Lately, I have been the unfortunate target of Well-Meaning People.
One of my students begged to help me after school every day for two weeks. Once he got all of his late work turned in, I finally accepted his offer. I needed to update a bunch of iPads, and his help was greatly appreciated.
You can see where this is going, right?
I’ll spare you the excruciating story. And I will tell you that iPads with cracked screens work surprisingly well – until someone complains about getting glass on her fingertips every time she swipes. Picky, picky.

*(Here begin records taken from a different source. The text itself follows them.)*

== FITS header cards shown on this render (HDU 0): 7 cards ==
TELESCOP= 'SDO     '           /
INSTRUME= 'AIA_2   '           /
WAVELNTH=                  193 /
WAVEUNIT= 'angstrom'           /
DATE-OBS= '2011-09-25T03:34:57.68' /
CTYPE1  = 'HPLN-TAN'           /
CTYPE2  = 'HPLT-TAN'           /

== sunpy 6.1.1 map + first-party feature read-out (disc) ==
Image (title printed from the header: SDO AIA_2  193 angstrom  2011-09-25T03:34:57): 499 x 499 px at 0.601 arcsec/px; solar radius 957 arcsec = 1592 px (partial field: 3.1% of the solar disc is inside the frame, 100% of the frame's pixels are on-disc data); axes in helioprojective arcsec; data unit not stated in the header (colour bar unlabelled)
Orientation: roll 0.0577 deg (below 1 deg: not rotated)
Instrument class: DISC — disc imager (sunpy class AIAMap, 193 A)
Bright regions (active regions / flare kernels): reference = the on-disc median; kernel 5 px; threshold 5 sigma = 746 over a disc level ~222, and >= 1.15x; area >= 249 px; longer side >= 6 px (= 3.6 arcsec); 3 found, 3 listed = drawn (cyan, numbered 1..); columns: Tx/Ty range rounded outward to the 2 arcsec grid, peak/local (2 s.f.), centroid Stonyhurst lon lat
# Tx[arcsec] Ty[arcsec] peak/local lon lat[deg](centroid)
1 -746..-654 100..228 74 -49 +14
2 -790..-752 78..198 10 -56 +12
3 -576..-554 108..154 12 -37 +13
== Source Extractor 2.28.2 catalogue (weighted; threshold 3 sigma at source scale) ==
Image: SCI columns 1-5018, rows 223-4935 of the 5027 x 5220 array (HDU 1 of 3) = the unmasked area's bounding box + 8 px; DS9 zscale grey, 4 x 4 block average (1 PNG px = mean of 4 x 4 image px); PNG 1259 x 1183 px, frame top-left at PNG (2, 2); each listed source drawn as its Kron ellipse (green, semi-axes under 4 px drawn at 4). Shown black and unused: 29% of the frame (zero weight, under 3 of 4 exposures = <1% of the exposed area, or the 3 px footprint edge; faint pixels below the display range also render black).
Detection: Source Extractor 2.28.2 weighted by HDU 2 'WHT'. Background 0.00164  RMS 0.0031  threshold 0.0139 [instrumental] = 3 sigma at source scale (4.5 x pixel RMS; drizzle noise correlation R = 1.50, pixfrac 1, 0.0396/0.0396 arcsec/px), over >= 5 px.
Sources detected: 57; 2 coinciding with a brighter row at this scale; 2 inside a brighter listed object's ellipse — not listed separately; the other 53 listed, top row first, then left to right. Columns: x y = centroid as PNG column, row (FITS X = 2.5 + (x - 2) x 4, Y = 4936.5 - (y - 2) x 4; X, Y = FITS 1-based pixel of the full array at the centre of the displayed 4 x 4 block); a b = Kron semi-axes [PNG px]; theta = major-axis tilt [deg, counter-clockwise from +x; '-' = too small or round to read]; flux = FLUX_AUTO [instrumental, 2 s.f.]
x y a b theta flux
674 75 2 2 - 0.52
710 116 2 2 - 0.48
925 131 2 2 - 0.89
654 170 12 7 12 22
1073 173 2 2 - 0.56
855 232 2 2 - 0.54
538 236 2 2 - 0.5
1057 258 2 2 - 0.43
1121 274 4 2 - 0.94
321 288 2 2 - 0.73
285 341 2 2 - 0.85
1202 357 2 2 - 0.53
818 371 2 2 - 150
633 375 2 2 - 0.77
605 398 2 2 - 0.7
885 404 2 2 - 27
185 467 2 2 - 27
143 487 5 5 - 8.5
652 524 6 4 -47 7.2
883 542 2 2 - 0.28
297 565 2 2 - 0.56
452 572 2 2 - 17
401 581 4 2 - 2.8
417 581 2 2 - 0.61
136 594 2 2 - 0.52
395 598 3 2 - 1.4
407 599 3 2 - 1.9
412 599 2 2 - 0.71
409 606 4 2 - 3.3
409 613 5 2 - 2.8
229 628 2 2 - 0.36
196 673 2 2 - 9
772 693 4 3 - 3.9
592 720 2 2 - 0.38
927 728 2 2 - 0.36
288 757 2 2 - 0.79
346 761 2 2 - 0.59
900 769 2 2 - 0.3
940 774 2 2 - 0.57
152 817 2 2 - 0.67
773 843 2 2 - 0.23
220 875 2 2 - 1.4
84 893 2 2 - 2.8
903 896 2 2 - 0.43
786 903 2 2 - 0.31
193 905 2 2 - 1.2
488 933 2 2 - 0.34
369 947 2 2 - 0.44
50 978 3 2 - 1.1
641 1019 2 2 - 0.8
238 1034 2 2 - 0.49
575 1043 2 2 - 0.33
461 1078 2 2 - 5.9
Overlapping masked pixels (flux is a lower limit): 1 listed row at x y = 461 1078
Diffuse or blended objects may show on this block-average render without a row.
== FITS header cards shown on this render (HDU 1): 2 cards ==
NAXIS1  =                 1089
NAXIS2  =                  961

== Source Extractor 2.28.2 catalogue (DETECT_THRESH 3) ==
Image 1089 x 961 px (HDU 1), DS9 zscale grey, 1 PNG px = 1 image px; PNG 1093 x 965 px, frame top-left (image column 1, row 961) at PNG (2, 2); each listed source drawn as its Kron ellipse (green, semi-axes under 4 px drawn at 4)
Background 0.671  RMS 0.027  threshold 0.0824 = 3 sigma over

Interestingly enough, the next incident also involved iTechnology. In this second story, my daughter is the well-meaning person. I’m not sure she was directing her well-meaning toward me or herself, but I guess that is not the point. Yesterday afternoon, she suddenly felt the extreme urge to clean something out. Instead of applying this new desire for minimalism to her closet or dresser drawers, she decided that she was going to clean out the Contacts on her iPod Touch.
“I got rid of all the people I don’t know,” she told me proudly.
It took a minute for me to recall that our devices are actually registered to the same account. And that the reason she had people she didn’t know under her Contacts was because I had added them to my Contacts at some point. And that the same Cloud that divvies out all of these names and numbers and addresses to all of my various pieces of technology just got a whole lot lighter when my daughter dumped all of the people who mean absolutely nothing to her, completely oblivious to the fact that they were there in the first place because they meant something to me.
And that. was. not. a. good. thing.
So, now, I can FaceTime whenever I like with the girl who sits next to her on the bus.
But I can’t call the doctor whose name I could never remember, which resulted in him being filed under “Stomach Guy.”
I hope the bus girl doesn’t charge for phone consultations about bloating and colonoscopies.